> **GOAL OF THE EXERCISE**
Quote the data word for word, from the very beginning up to and including the line with "91L188 111L139 150L234". Leave the pictures out of your answer.

> **MATERIAL FOR THIS TASK**
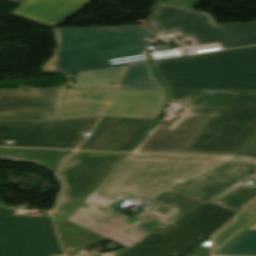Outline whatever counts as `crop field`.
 <instances>
[{
	"mask_svg": "<svg viewBox=\"0 0 256 256\" xmlns=\"http://www.w3.org/2000/svg\"><path fill=\"white\" fill-rule=\"evenodd\" d=\"M226 158L128 153L67 220L130 249L121 256H188L204 243L201 237L210 238L237 215L204 201L252 173L255 160L232 158L166 190L132 224L107 206L144 200ZM160 225L165 227L153 230Z\"/></svg>",
	"mask_w": 256,
	"mask_h": 256,
	"instance_id": "1",
	"label": "crop field"
},
{
	"mask_svg": "<svg viewBox=\"0 0 256 256\" xmlns=\"http://www.w3.org/2000/svg\"><path fill=\"white\" fill-rule=\"evenodd\" d=\"M167 91L188 111L139 150L234 155L256 129V91Z\"/></svg>",
	"mask_w": 256,
	"mask_h": 256,
	"instance_id": "2",
	"label": "crop field"
},
{
	"mask_svg": "<svg viewBox=\"0 0 256 256\" xmlns=\"http://www.w3.org/2000/svg\"><path fill=\"white\" fill-rule=\"evenodd\" d=\"M182 10L156 3L145 26L52 28L58 49L53 50L55 55L42 66V74L55 71L65 74L140 62L142 60L110 65L107 59L143 54V41Z\"/></svg>",
	"mask_w": 256,
	"mask_h": 256,
	"instance_id": "3",
	"label": "crop field"
},
{
	"mask_svg": "<svg viewBox=\"0 0 256 256\" xmlns=\"http://www.w3.org/2000/svg\"><path fill=\"white\" fill-rule=\"evenodd\" d=\"M152 64L166 89H256V46Z\"/></svg>",
	"mask_w": 256,
	"mask_h": 256,
	"instance_id": "4",
	"label": "crop field"
},
{
	"mask_svg": "<svg viewBox=\"0 0 256 256\" xmlns=\"http://www.w3.org/2000/svg\"><path fill=\"white\" fill-rule=\"evenodd\" d=\"M62 253L51 216H12L0 208V256H52Z\"/></svg>",
	"mask_w": 256,
	"mask_h": 256,
	"instance_id": "5",
	"label": "crop field"
},
{
	"mask_svg": "<svg viewBox=\"0 0 256 256\" xmlns=\"http://www.w3.org/2000/svg\"><path fill=\"white\" fill-rule=\"evenodd\" d=\"M99 118L43 123L0 122V146L75 149Z\"/></svg>",
	"mask_w": 256,
	"mask_h": 256,
	"instance_id": "6",
	"label": "crop field"
},
{
	"mask_svg": "<svg viewBox=\"0 0 256 256\" xmlns=\"http://www.w3.org/2000/svg\"><path fill=\"white\" fill-rule=\"evenodd\" d=\"M123 154L114 152H75L70 158L71 161H75L74 164H65L57 173V177L64 185V188L60 194L58 206L53 213L63 218L67 217Z\"/></svg>",
	"mask_w": 256,
	"mask_h": 256,
	"instance_id": "7",
	"label": "crop field"
},
{
	"mask_svg": "<svg viewBox=\"0 0 256 256\" xmlns=\"http://www.w3.org/2000/svg\"><path fill=\"white\" fill-rule=\"evenodd\" d=\"M169 32L180 33L183 38L193 36L198 45L219 42L223 49L256 44V23L218 25L210 14L188 9L150 38ZM147 46H153L149 39L145 50Z\"/></svg>",
	"mask_w": 256,
	"mask_h": 256,
	"instance_id": "8",
	"label": "crop field"
},
{
	"mask_svg": "<svg viewBox=\"0 0 256 256\" xmlns=\"http://www.w3.org/2000/svg\"><path fill=\"white\" fill-rule=\"evenodd\" d=\"M66 86L59 89L21 86L0 89V121L43 122L59 120Z\"/></svg>",
	"mask_w": 256,
	"mask_h": 256,
	"instance_id": "9",
	"label": "crop field"
},
{
	"mask_svg": "<svg viewBox=\"0 0 256 256\" xmlns=\"http://www.w3.org/2000/svg\"><path fill=\"white\" fill-rule=\"evenodd\" d=\"M154 122L151 120L102 117L94 133L79 148L127 151Z\"/></svg>",
	"mask_w": 256,
	"mask_h": 256,
	"instance_id": "10",
	"label": "crop field"
},
{
	"mask_svg": "<svg viewBox=\"0 0 256 256\" xmlns=\"http://www.w3.org/2000/svg\"><path fill=\"white\" fill-rule=\"evenodd\" d=\"M165 103L164 90H116L103 116L157 120Z\"/></svg>",
	"mask_w": 256,
	"mask_h": 256,
	"instance_id": "11",
	"label": "crop field"
},
{
	"mask_svg": "<svg viewBox=\"0 0 256 256\" xmlns=\"http://www.w3.org/2000/svg\"><path fill=\"white\" fill-rule=\"evenodd\" d=\"M92 0H27L11 14L53 27Z\"/></svg>",
	"mask_w": 256,
	"mask_h": 256,
	"instance_id": "12",
	"label": "crop field"
},
{
	"mask_svg": "<svg viewBox=\"0 0 256 256\" xmlns=\"http://www.w3.org/2000/svg\"><path fill=\"white\" fill-rule=\"evenodd\" d=\"M248 180L256 182L255 174L248 175L206 202L239 213L256 198V184H245Z\"/></svg>",
	"mask_w": 256,
	"mask_h": 256,
	"instance_id": "13",
	"label": "crop field"
},
{
	"mask_svg": "<svg viewBox=\"0 0 256 256\" xmlns=\"http://www.w3.org/2000/svg\"><path fill=\"white\" fill-rule=\"evenodd\" d=\"M72 151L29 150L0 148V158L38 164L46 169H57Z\"/></svg>",
	"mask_w": 256,
	"mask_h": 256,
	"instance_id": "14",
	"label": "crop field"
},
{
	"mask_svg": "<svg viewBox=\"0 0 256 256\" xmlns=\"http://www.w3.org/2000/svg\"><path fill=\"white\" fill-rule=\"evenodd\" d=\"M66 250L71 251L104 241H108L82 227H79L67 220L58 223Z\"/></svg>",
	"mask_w": 256,
	"mask_h": 256,
	"instance_id": "15",
	"label": "crop field"
},
{
	"mask_svg": "<svg viewBox=\"0 0 256 256\" xmlns=\"http://www.w3.org/2000/svg\"><path fill=\"white\" fill-rule=\"evenodd\" d=\"M118 89H163L147 63L129 65Z\"/></svg>",
	"mask_w": 256,
	"mask_h": 256,
	"instance_id": "16",
	"label": "crop field"
},
{
	"mask_svg": "<svg viewBox=\"0 0 256 256\" xmlns=\"http://www.w3.org/2000/svg\"><path fill=\"white\" fill-rule=\"evenodd\" d=\"M256 218L240 214L214 236L213 251L216 253L250 226Z\"/></svg>",
	"mask_w": 256,
	"mask_h": 256,
	"instance_id": "17",
	"label": "crop field"
},
{
	"mask_svg": "<svg viewBox=\"0 0 256 256\" xmlns=\"http://www.w3.org/2000/svg\"><path fill=\"white\" fill-rule=\"evenodd\" d=\"M219 254L256 256V223Z\"/></svg>",
	"mask_w": 256,
	"mask_h": 256,
	"instance_id": "18",
	"label": "crop field"
},
{
	"mask_svg": "<svg viewBox=\"0 0 256 256\" xmlns=\"http://www.w3.org/2000/svg\"><path fill=\"white\" fill-rule=\"evenodd\" d=\"M107 103H64L60 120L101 116Z\"/></svg>",
	"mask_w": 256,
	"mask_h": 256,
	"instance_id": "19",
	"label": "crop field"
},
{
	"mask_svg": "<svg viewBox=\"0 0 256 256\" xmlns=\"http://www.w3.org/2000/svg\"><path fill=\"white\" fill-rule=\"evenodd\" d=\"M126 66L77 73V83L118 84Z\"/></svg>",
	"mask_w": 256,
	"mask_h": 256,
	"instance_id": "20",
	"label": "crop field"
},
{
	"mask_svg": "<svg viewBox=\"0 0 256 256\" xmlns=\"http://www.w3.org/2000/svg\"><path fill=\"white\" fill-rule=\"evenodd\" d=\"M114 89H67L64 101L108 102Z\"/></svg>",
	"mask_w": 256,
	"mask_h": 256,
	"instance_id": "21",
	"label": "crop field"
},
{
	"mask_svg": "<svg viewBox=\"0 0 256 256\" xmlns=\"http://www.w3.org/2000/svg\"><path fill=\"white\" fill-rule=\"evenodd\" d=\"M235 155H250L256 157V131L249 137Z\"/></svg>",
	"mask_w": 256,
	"mask_h": 256,
	"instance_id": "22",
	"label": "crop field"
},
{
	"mask_svg": "<svg viewBox=\"0 0 256 256\" xmlns=\"http://www.w3.org/2000/svg\"><path fill=\"white\" fill-rule=\"evenodd\" d=\"M149 1H154L158 3H163V4H168V5H173V6L183 7V8H186L191 3V0H149ZM201 1L202 0H193V3L188 8L195 10V8L201 3Z\"/></svg>",
	"mask_w": 256,
	"mask_h": 256,
	"instance_id": "23",
	"label": "crop field"
},
{
	"mask_svg": "<svg viewBox=\"0 0 256 256\" xmlns=\"http://www.w3.org/2000/svg\"><path fill=\"white\" fill-rule=\"evenodd\" d=\"M211 238L200 246L191 256H210Z\"/></svg>",
	"mask_w": 256,
	"mask_h": 256,
	"instance_id": "24",
	"label": "crop field"
},
{
	"mask_svg": "<svg viewBox=\"0 0 256 256\" xmlns=\"http://www.w3.org/2000/svg\"><path fill=\"white\" fill-rule=\"evenodd\" d=\"M242 214L256 217V201L251 206H249L245 211H243Z\"/></svg>",
	"mask_w": 256,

> **OUTPUT FOR THIS EXERCISE**
Outline whatever counts as `crop field`.
 <instances>
[{
	"mask_svg": "<svg viewBox=\"0 0 256 256\" xmlns=\"http://www.w3.org/2000/svg\"><path fill=\"white\" fill-rule=\"evenodd\" d=\"M226 158L128 153L67 220L130 249L121 256H188L204 243L201 237L210 238L237 215L204 201L252 173L255 160L232 158L166 190L132 224L107 206L144 200ZM160 225L165 227L153 230Z\"/></svg>",
	"mask_w": 256,
	"mask_h": 256,
	"instance_id": "1",
	"label": "crop field"
},
{
	"mask_svg": "<svg viewBox=\"0 0 256 256\" xmlns=\"http://www.w3.org/2000/svg\"><path fill=\"white\" fill-rule=\"evenodd\" d=\"M167 91L188 111L139 150L234 155L256 129V91Z\"/></svg>",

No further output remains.